Why Is CCS Gaining So Much Attention?

Carbon capture and storage is a process that captures carbon dioxide (CO₂) from industrial and energy-related sources before it reaches the atmosphere. It then stores the carbon underground in geological formations.

CCS works well in sectors like cement, steel, and fossil fuel plants. These areas are tough to decarbonize with just renewable energy.

• According to DNV’s 2025 Energy Transition Outlook: CCS to 2050 report, cumulative global investment in CCS could reach $80 billion over the next five years, or by 2030. This represents 270 million tons of carbon dioxide captured (MtCO2) each year. 

A notable example is a $500 million agreement between Occidental Petroleum and the Abu Dhabi National Oil Company (ADNOC). They will build a big direct air capture (DAC) facility in Texas.
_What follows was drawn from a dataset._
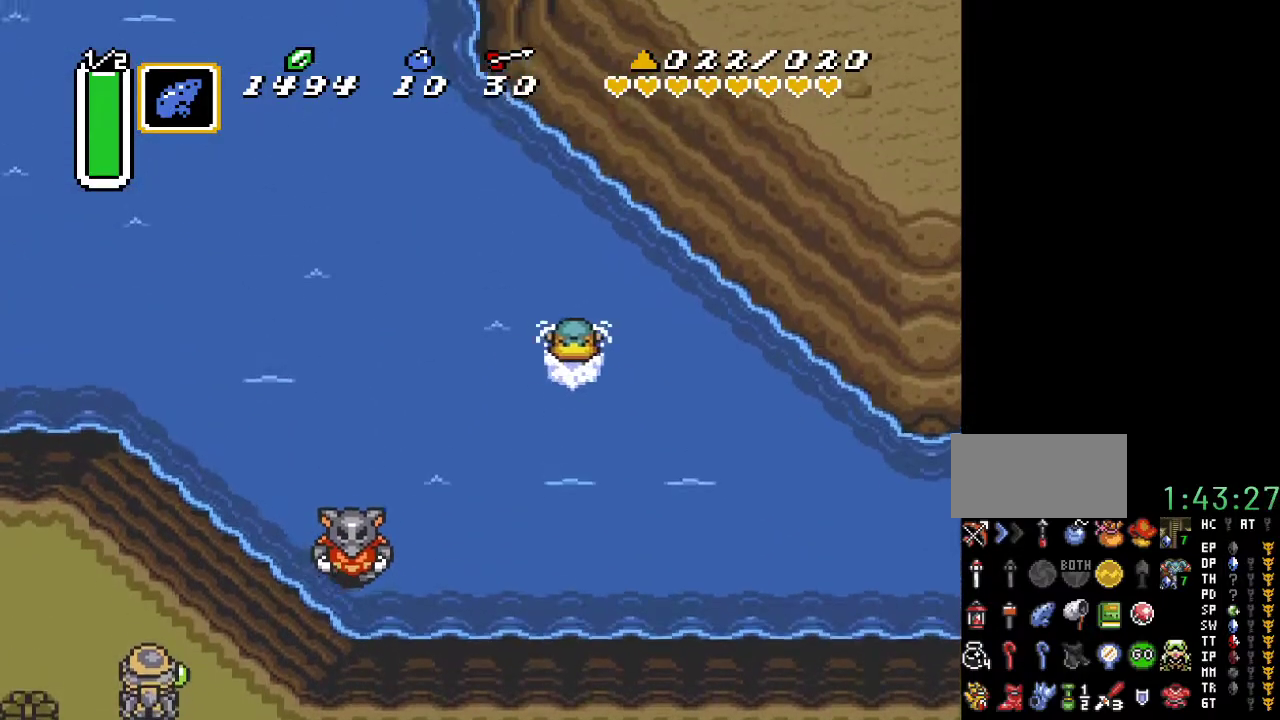
{"buttons": ["DPAD_UP", "DPAD_LEFT"], "events": [[100, "A", "up"]]}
The deal shows the growing global interest in CCS. It’s not just about cutting emissions; it’s also about creating carbon removal solutions that support other climate efforts.

Experts agree that CCS isn’t a complete solution. However, it plays a key role by tackling emissions that other technologies can’t remove. It is also one of the few methods available today for carbon dioxide removal, a crucial component for meeting long-term climate targets.

How Fast Is CCS Capacity Growing?

The global CCS capacity is expected to grow fourfold by 2030, according to the DNV report. From around 50 million tonnes of CO₂ captured annually today, capacity could rise to more than 550 million tonnes per year by the end of the decade. This would represent around 6% of today’s energy-related global emissions.

This growth requires major investment in infrastructure, including new carbon pipelines, storage hubs, and large-scale capture facilities. North America and Europe are expected to lead the expansion. They could make up more than 80% of the expected CCS capacity by 2030. This is due to helpful climate policies, funding incentives, and established infrastructure.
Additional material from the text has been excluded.